Hopefully, it is a long-term capital gain, which would make the taxes lower, at least for federal tax purposes. Remember, California taxes ordinary income and capital gain at the same high tax rates. So even capital gain does not save you tax money in California, except for being able to apply your basis. That is, when you sell a capital asset, you should not have to pay tax on your basis.

If you actually tax in crypto, or sell crypto to pay tax in dollars, you still have taxes to pay -- because of your tax payment. You could trigger a tax loss too, if you had bought the crypto for $7,000 and transfer it for taxes when it is worth $5,000. These days, a sale might well trigger a loss, which you may be able to use.

With crypto, of course, all sorts of transfers can trigger taxes. For example, payments using virtual currency made to independent contractors are taxable transactions to both parties. The recipient has income measured by the market value at the time of receipt. Then there are the reporting mechanics, which continue to be a big issue for many people.

If you are paying independent contractors with crypto, how do you report it? As with other payments to independent contractors, payers engaged in a business must issue IRS Forms 1099. You can't enter "1,000 Bitcoin" on IRS Forms 1099.

Instead, you must value the payment in dollars, as of the time of payment. In short, a payment made using virtual currency is subject to Form 1099 reporting just like any other payment made in property. What's more, the person paying the independent contractor with crypto just sold it. Whether that triggers a gain or loss depends on the payor's tax basis. The gain might be capital or ordinary. If you hold it for more than a year, the best deal is long-term capital gain treatment.

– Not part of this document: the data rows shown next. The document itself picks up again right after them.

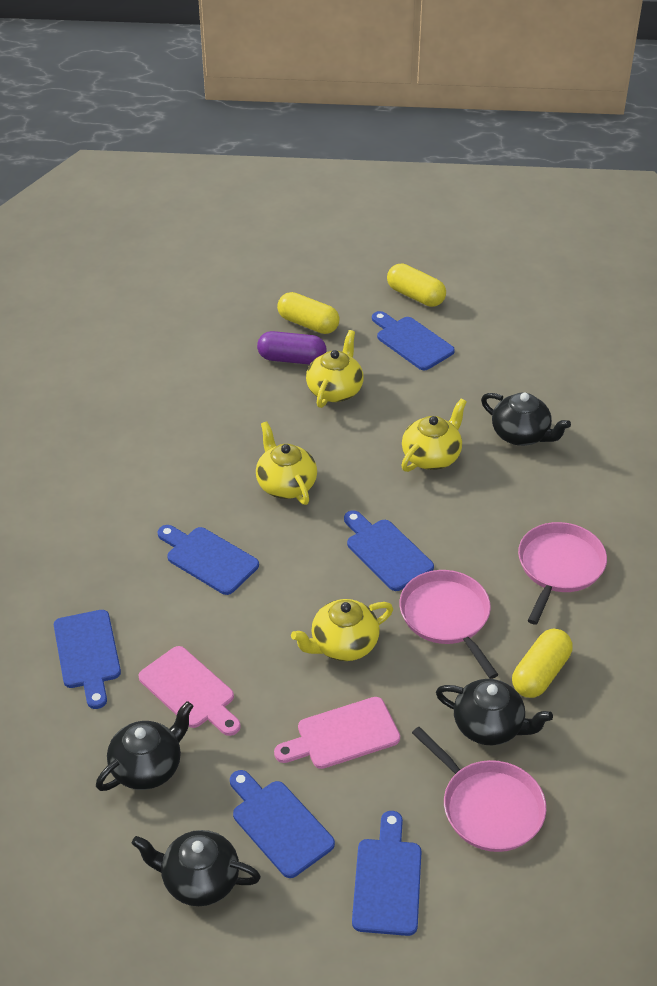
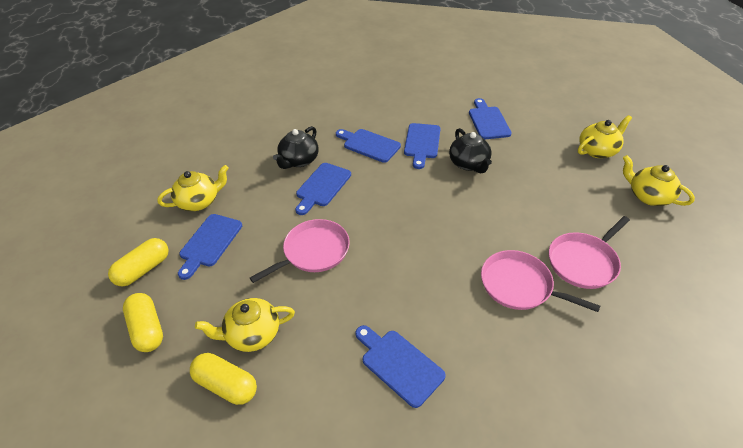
black teapot: 4 -> 2
pink cutting board: 2 -> 0
purple capsule: 1 -> 0

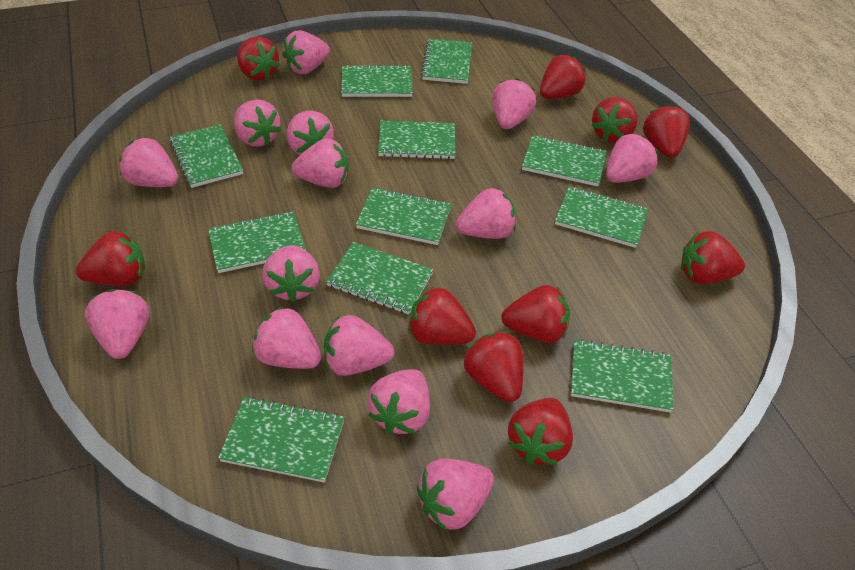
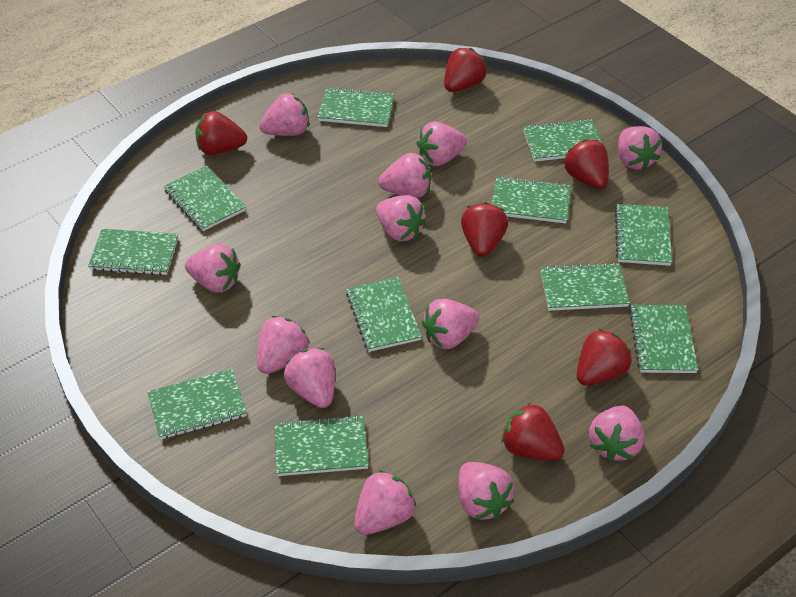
pink strawberry: 14 -> 12
red strawberry: 10 -> 6

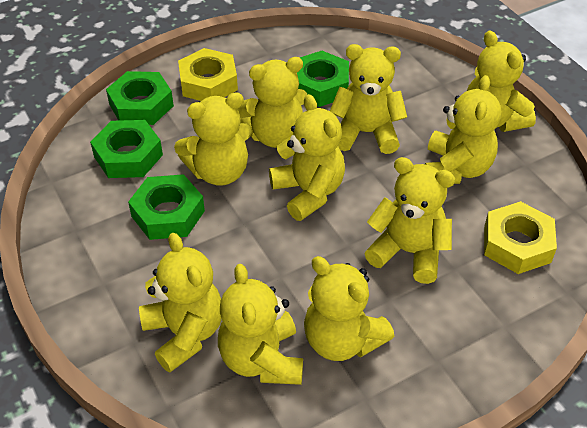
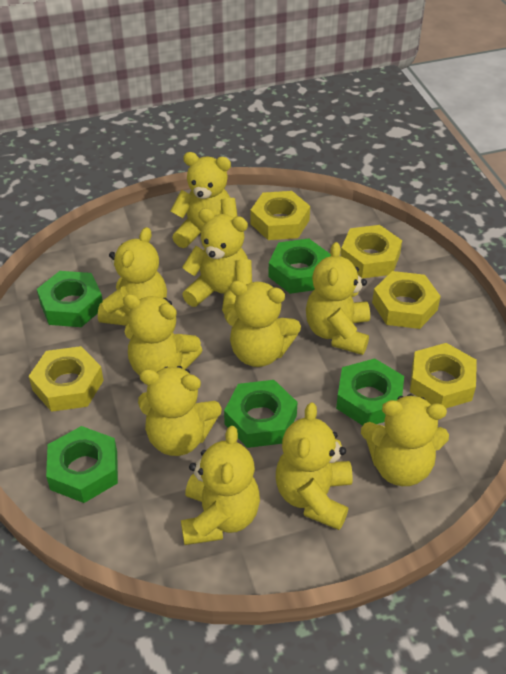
green nut: 4 -> 5
yellow nut: 2 -> 5

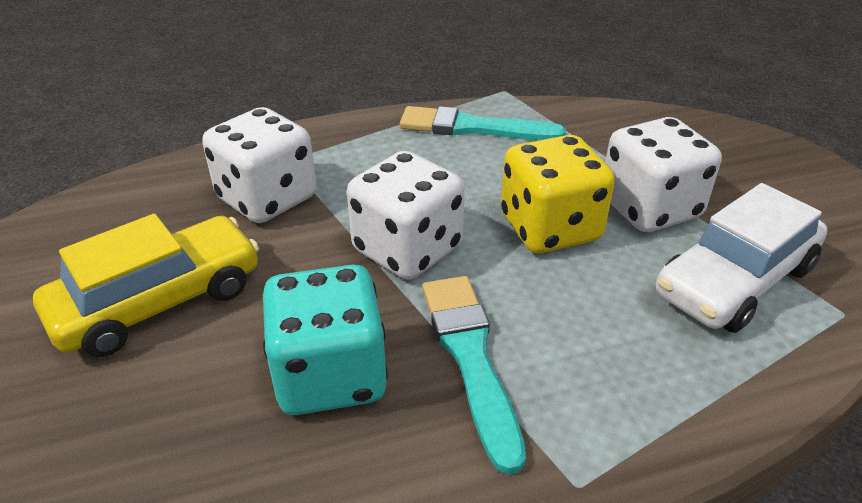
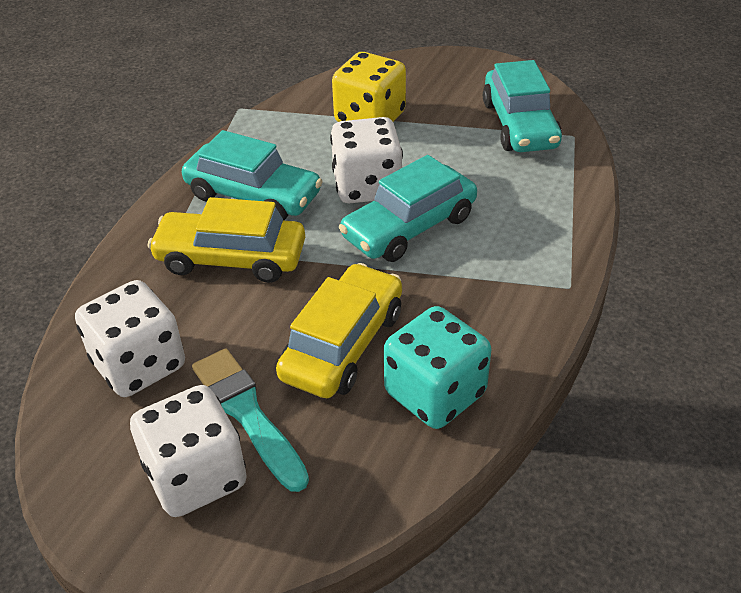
turquoise brush: 2 -> 1
turquoise car: 0 -> 3
white car: 1 -> 0
yellow car: 1 -> 2

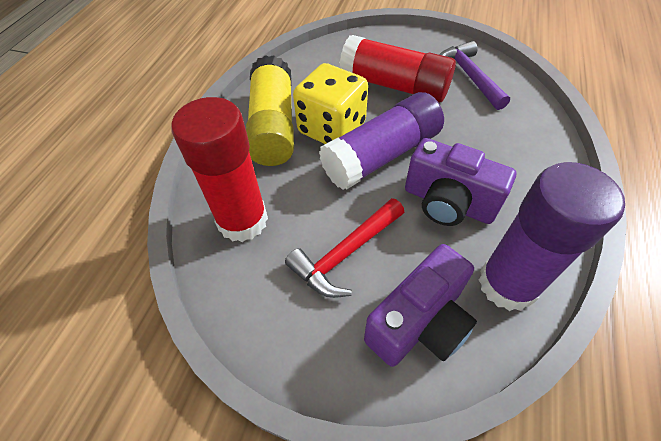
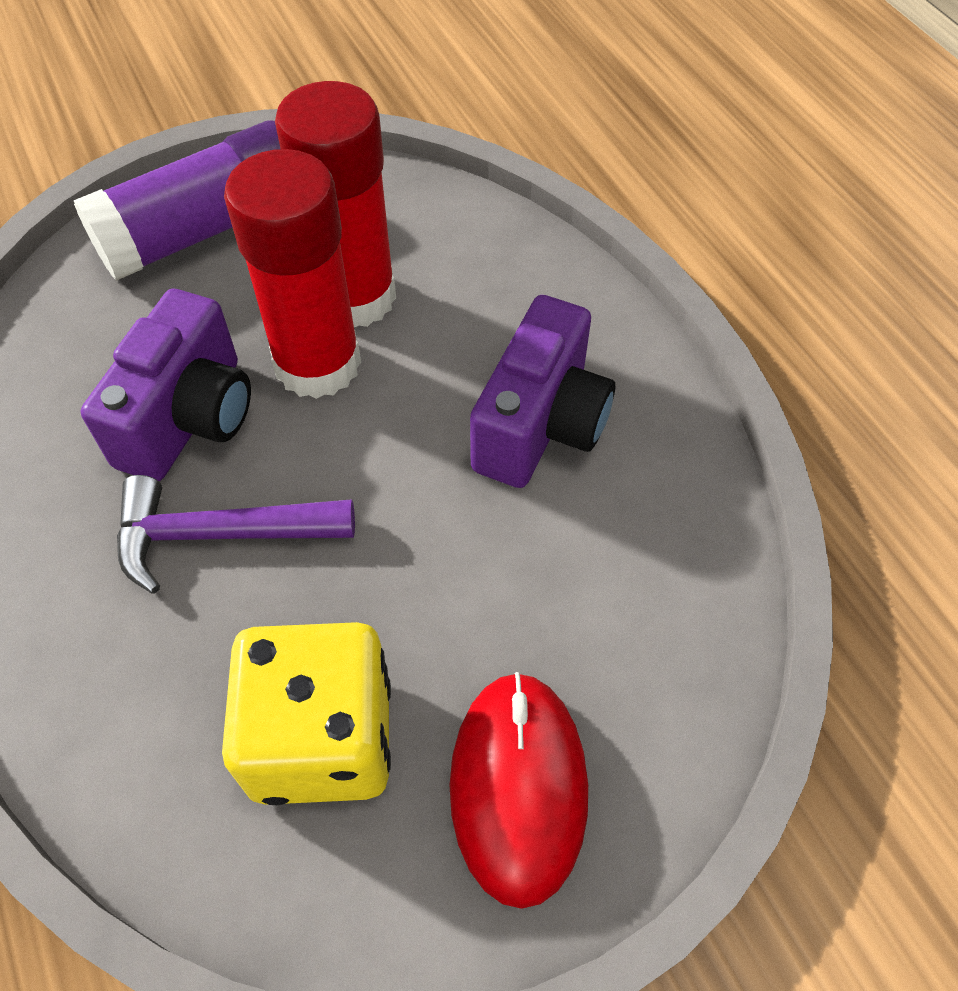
purple glue stick: 2 -> 1
red hammer: 1 -> 0
red mouse: 0 -> 1
yellow glue stick: 1 -> 0

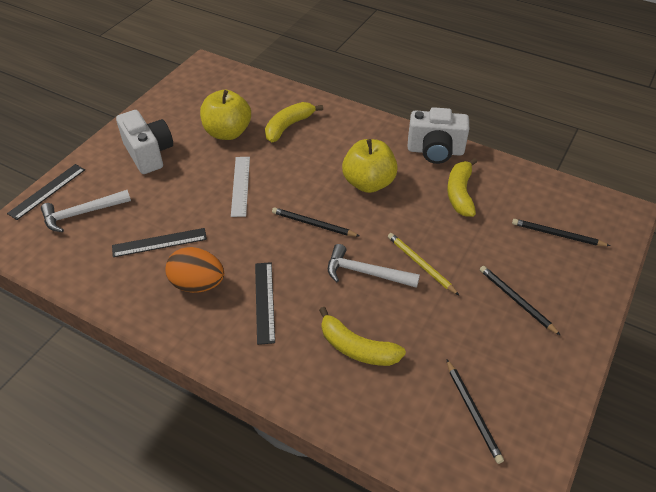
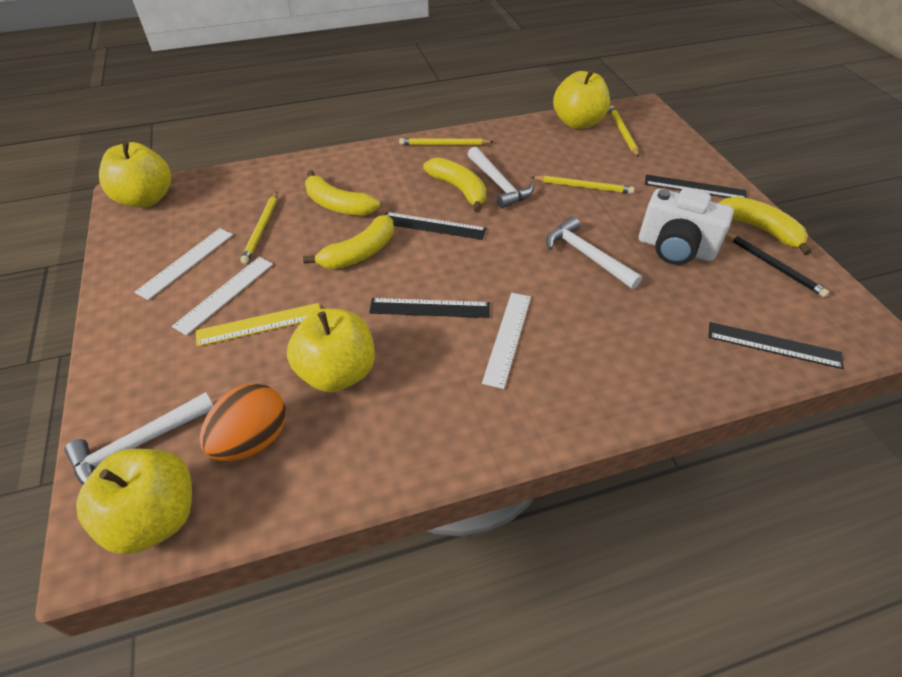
black pencil: 4 -> 1
black ruler: 3 -> 4
white camera: 2 -> 1
white hammer: 2 -> 3
white ruler: 1 -> 3
yellow apple: 2 -> 4
yellow banana: 3 -> 4
yellow pencil: 1 -> 4
yellow ruler: 0 -> 1

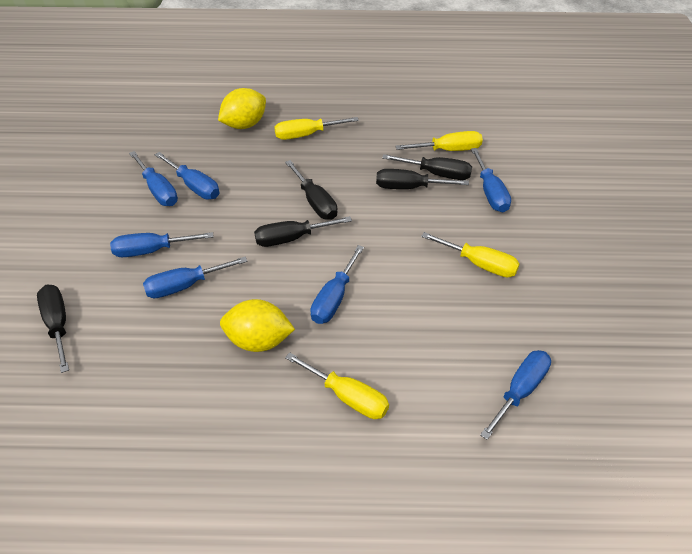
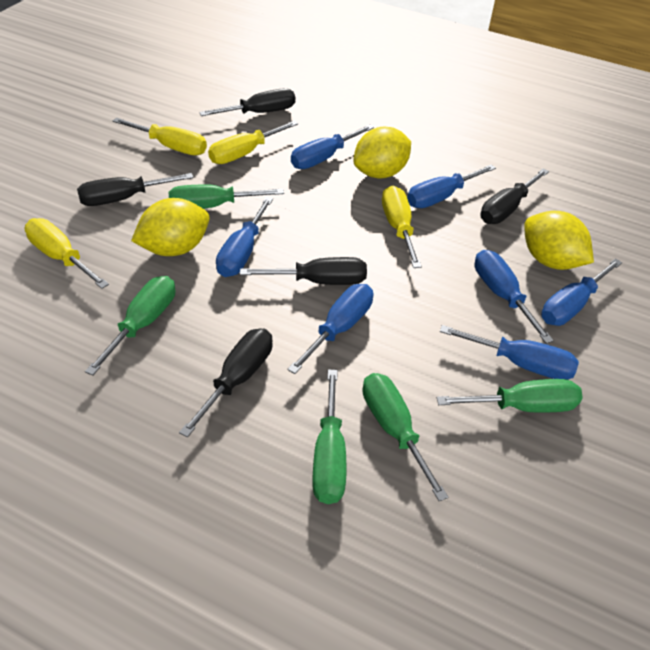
green screwdriver: 0 -> 5
yellow lemon: 2 -> 3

But actually, gain or loss depends on whether the virtual currency is a capital asset in your hands. Most people can probably say they are investors in crypto, not a dealer or someone using it in their trade or business. But it is worth considering. Ordinary income vs. long-term capital gain treatment can spell a big difference. You might have to pay only 15 percent (to the IRS) on long-term capital gain. But top long-term capital gain rates are 20 percent, plus the possibility of the 3.8 percent net investment income tax under Obamacare.

Remember, every time you transfer crypto, you might trigger gain or loss. Tax basis and holding period are important, as is record keeping. If you receive virtual currency as payment, you must you include its fair market value in income. Report the fair market value in U.S. dollars on the date you receive it. If you "mine" virtual currency, you have income from mining, and the fair market value of what you produced is income. Happy planning.